Lettre à nos ministres (affaires sociales et santé)

Gérard Bles
Retour au sommaire - BIPP n° 8 - Mars 1996

Le 24 février 1996

Monsieur le Ministre,

Monsieur le Secrétaire d’État,

A notre demande, nous avons été reçus le 16 février dernier par Madame Cazala, conseiller technique. Nous lui avons fait part de nos très vives inquiétudes, voire de notre complète opposition pour ce qui concerne la psychiatrie à un certain nombre des dispositifs de régulation et de contrôle actuellement envisagés par le Gouvernement.

Bien que Madame Cazala ait paru comprendre, sur nos explications, les caractéristiques propres à l’exercice libéral de la psychiatrie et reconnaître l’intérêt de celui-ci pour la santé individuelle et collective, les «apaisements» qu’elle s’est efforcée de nous apporter quant à ces mesures nous ont paru reposer beaucoup plus sur des perspectives de temporisation, de délais pratiques d’application, que sur une véritable remise en question de leur opportunité.

La psychiatrie libérale et son important développement ces vingt dernières années (actuellement plus de 6000 praticiens) ont contribué à modifier considérablement les conditions de prise en charge non seulement des troubles mentaux constitués mais plus largement de la souffrance psychique au sens le plus général, dans toutes ses formes d’expression.

Elle autorise ainsi une saisie particulièrement précoce des problèmes, au stade même du conflit initial, de la crise, avant que n’apparaissent les décompensations graves et invalidantes, exigeantes en moyens de soins lourds.

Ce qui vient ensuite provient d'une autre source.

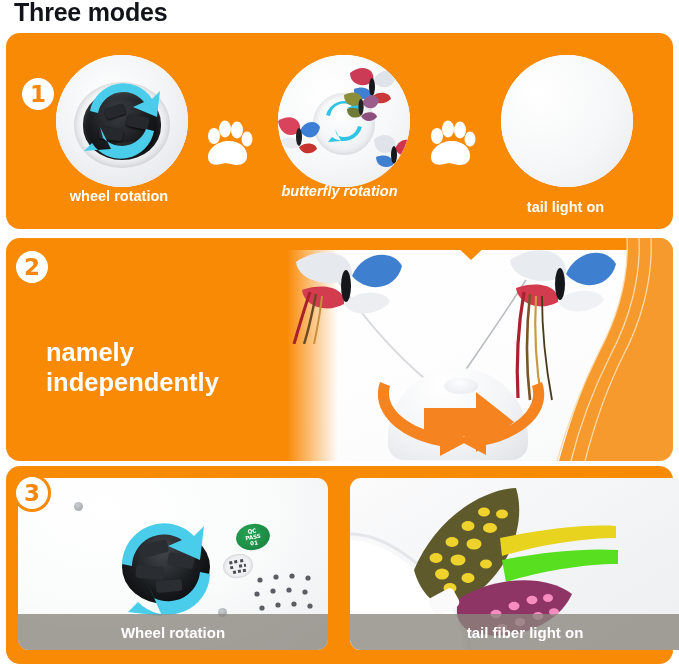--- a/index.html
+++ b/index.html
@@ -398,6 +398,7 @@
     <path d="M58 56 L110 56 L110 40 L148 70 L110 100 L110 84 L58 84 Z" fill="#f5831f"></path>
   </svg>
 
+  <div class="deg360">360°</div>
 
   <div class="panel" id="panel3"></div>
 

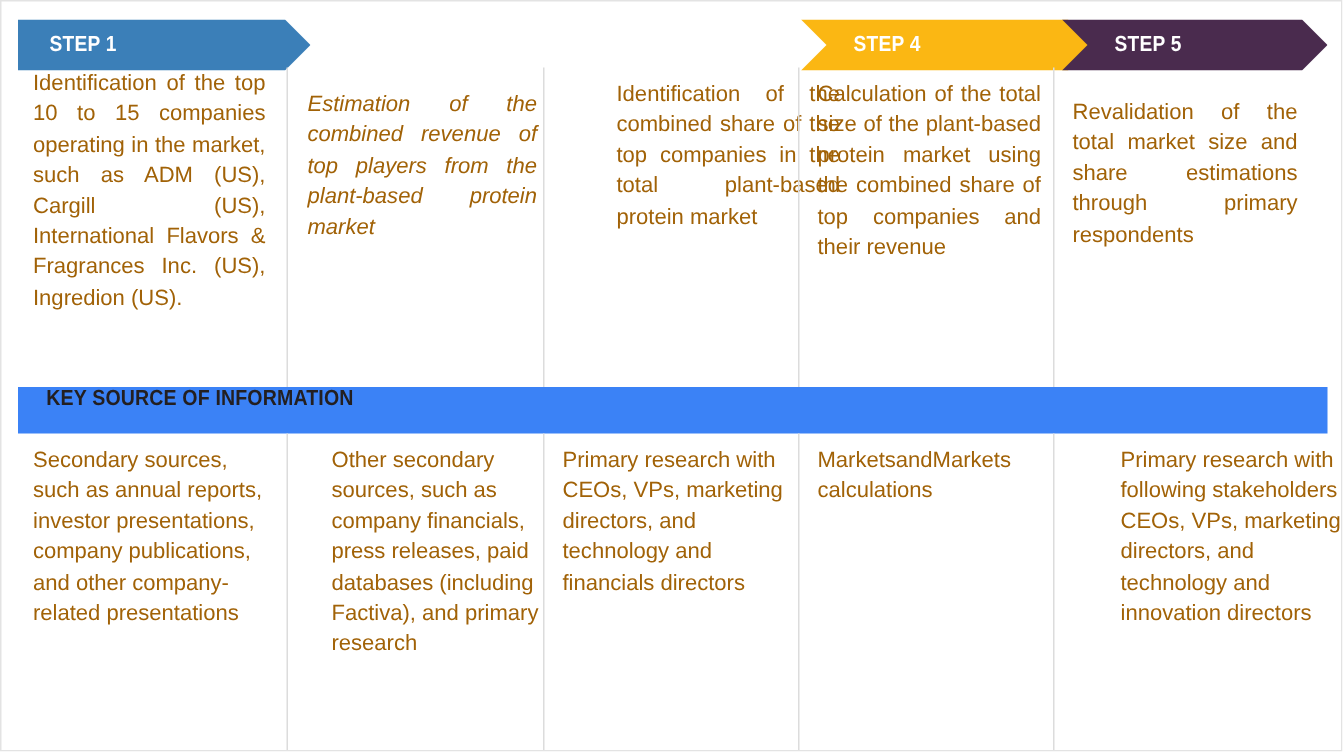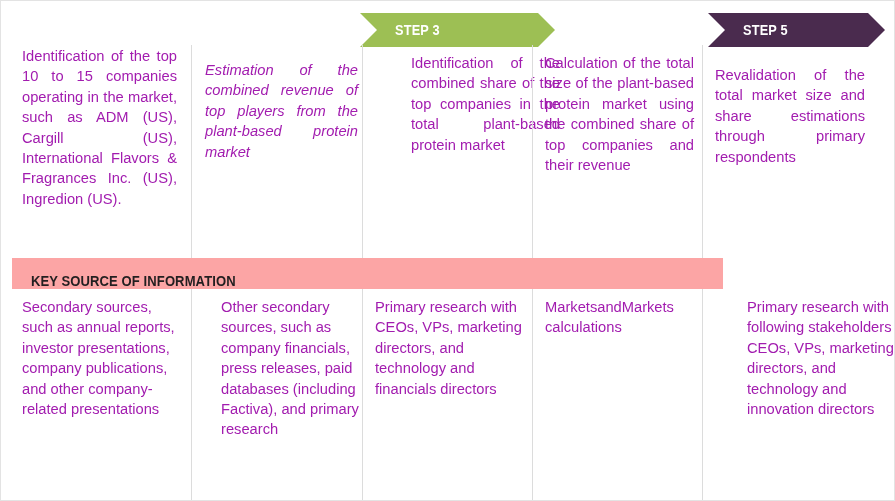--- a/index.html
+++ b/index.html
@@ -108,6 +108,12 @@
 
   <div class="steps-row">
 
+    <div class="step-arrow" style="left:0px; width:195px;">
+      <svg class="arrow-shape" viewBox="0 0 195 34" preserveAspectRatio="none">
+        <polygon points="0,0 178,0 195,17 178,34 0,34" fill="#3b7fb8"></polygon>
+      </svg>
+      <span class="step-label" style="margin-left:21px;">STEP 1</span>
+    </div>
 
 
     <div class="step-arrow" style="left:348px; width:195px;">

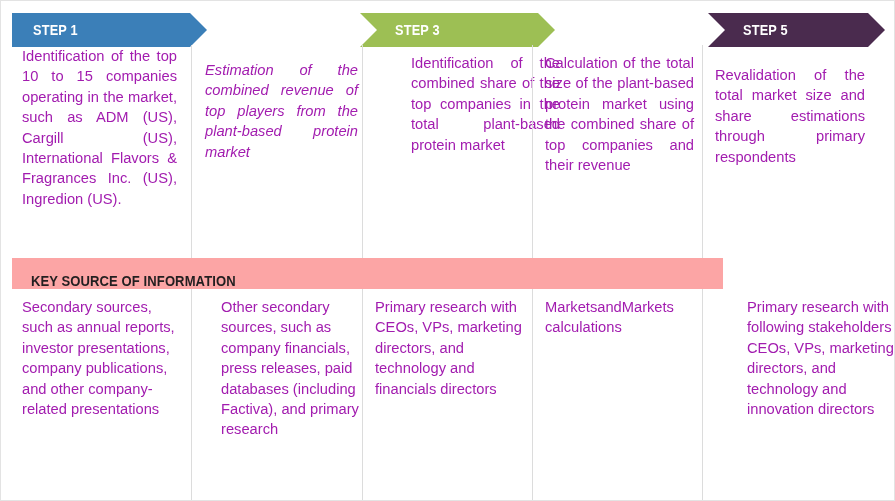--- a/index.html
+++ b/index.html
@@ -116,12 +116,6 @@
     </div>
 
 
-    <div class="step-arrow" style="left:348px; width:195px;">
-      <svg class="arrow-shape" viewBox="0 0 195 34" preserveAspectRatio="none">
-        <polygon points="0,0 178,0 195,17 178,34 0,34 17,17" fill="#9dbf54"></polygon>
-      </svg>
-      <span class="step-label" style="margin-left:35px;">STEP 3</span>
-    </div>
 
 
     <div class="step-arrow" style="left:696px; width:177px;">

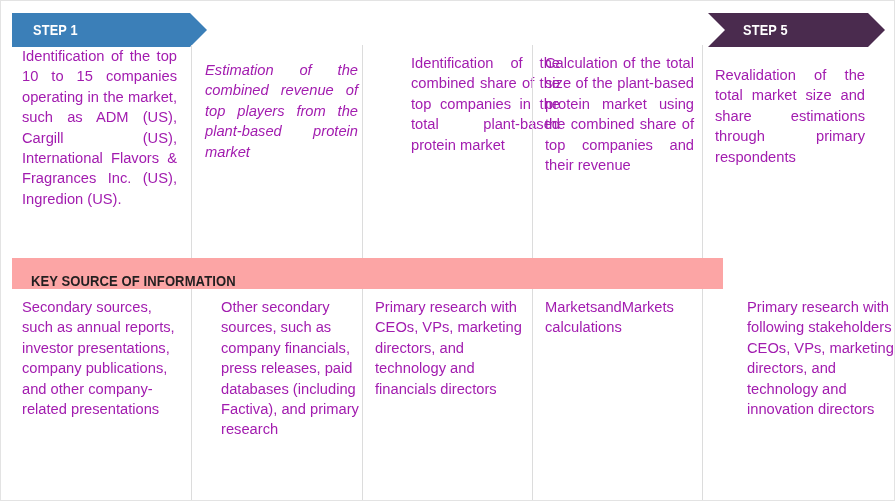--- a/index.html
+++ b/index.html
@@ -117,6 +117,12 @@
 
 
 
+    <div class="step-arrow" style="left:522px; width:195px;">
+      <svg class="arrow-shape" viewBox="0 0 195 34" preserveAspectRatio="none">
+        <polygon points="0,0 178,0 195,17 178,34 0,34 17,17" fill="#fbb713"></polygon>
+      </svg>
+      <span class="step-label" style="margin-left:35px;">STEP 4</span>
+    </div>
 
     <div class="step-arrow" style="left:696px; width:177px;">
       <svg class="arrow-shape" viewBox="0 0 177 34" preserveAspectRatio="none">

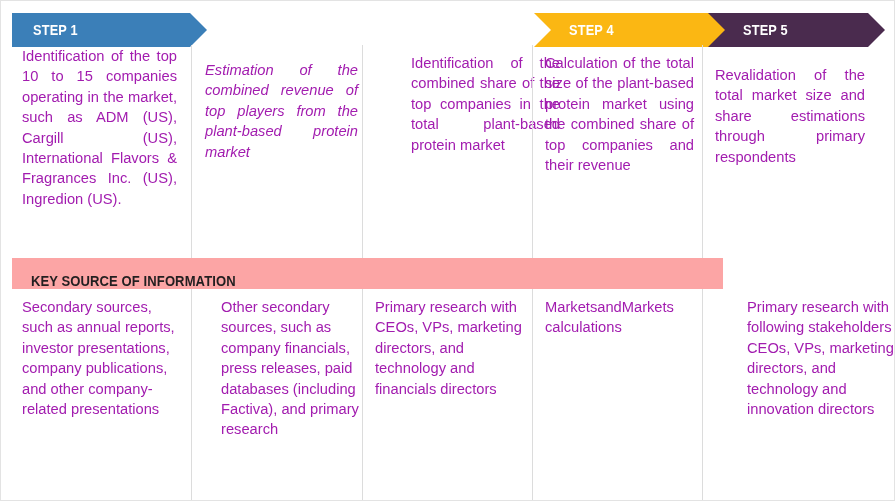--- a/index.html
+++ b/index.html
@@ -60,7 +60,7 @@
     position: absolute;
     font-size: 14.7px;
     line-height: 20.4px;
-    color: #a21caf;
+    color: #a16207;
     box-sizing: border-box;
   }
   .row-top .col-text {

De cette précocité, vous admettrez aisément l’intérêt non seulement sanitaire mais également économique, d’autant qu’il s’agit d’une pratique dans laquelle le travail relationnel, psychothérapique, joue un rôle fondamental alors qu’elle est modérément prescriptive, faiblement inductrice d’explorations complémentaires, sensiblement réductrice en matière d’absentéisme.

Ce travail, dans sa précocité même, est rendu possible non seulement par la disponibilité et l’accessibilité des praticiens (pour l’essentiel conventionnés), mais tout autant par les garanties de confidentialité qu’il offre aux patients dans un domaine qui touche au plus intime de la personne. Beaucoup d’entre eux accomplissent, en venant consulter, une démarche qui n’est envisageable que parce qu’elle reste totalement confidentielle, à l’écart des circuits médicaux classiques, à l’insu même parfois des familles, et qui met en jeu des données qui ne peuvent être divulguées.

Vous concevrez dès lors que la suppression de l’accès direct comme l’obligation d’inscrire des données concernant leur état dans le Carnet médical puissent venir directement contrecarrer une exigence tout à la fois légitime du coté du patient et garante d’efficacité du coté du soin.

C’est pourquoi nous ne pouvons nous satisfaire de l’inscription de la psychiatrie dans une filière de soins supprimant l ‘accès direct - même s’il ne s’agit dans un premier temps que d’applications expérimentales locales qui, ne seraient-elles qu’une exception, introduiraient une inégalité difficilement admissible entre les patients.

Tout autant, l’obligation de mentionner systématiquement l’intervention du psychiatre et son contenu comme la nature des troubles traités peut s’avérer non seulement d’une réalisation difficile dans les prises en charges de longue durée, mais surtout en complète contradiction avec le besoin de secret. La nature du support (papier ou informatique) pas plus que le codage (qui, indépendamment des problèmes scientifiques délicats que peut poser celui des pathologies, est, par définition, décryptable) ne résoudront la difficulté.

Au demeurant, un codage se pratique déjà depuis longtemps (et pour nous seuls) à travers l’existence d’une lettre-clé spécifique pour notre acte de base, la consultation (CNPsy et VNPsy). Il conviendrait à tout le moins que toute divulgation supplémentaire demeure facultative, soumise 1) à l’autorisation du patient, 2) à l’appréciation du thérapeute en termes d’opportunité technique (concernant un traitement pharmacologique par exemple) et éthique.

Il va sans dire, ajouterons-nous sur ce point, que nous avons toujours accepté le dialogue direct, encore que limité aux besoins d’ordre strictement médico-social, avec les médecins conseils. Il ne s’agit donc pas d’une prérogative que nous réclamons mais d’un impératif que nous cherchons à faire valoir au regard de la validité et de l’efficacité du soin.

C’est pourquoi, Monsieur le Ministre, Monsieur le Secrétaire d’État, nous souhaiterions pourvoir développer de vive voix, à votre intention, nos arguments fondés sur une expérience clinique désormais solidement assise, afin d’obtenir sur ces points des assurances formelles et non plus seulement circonstancielles.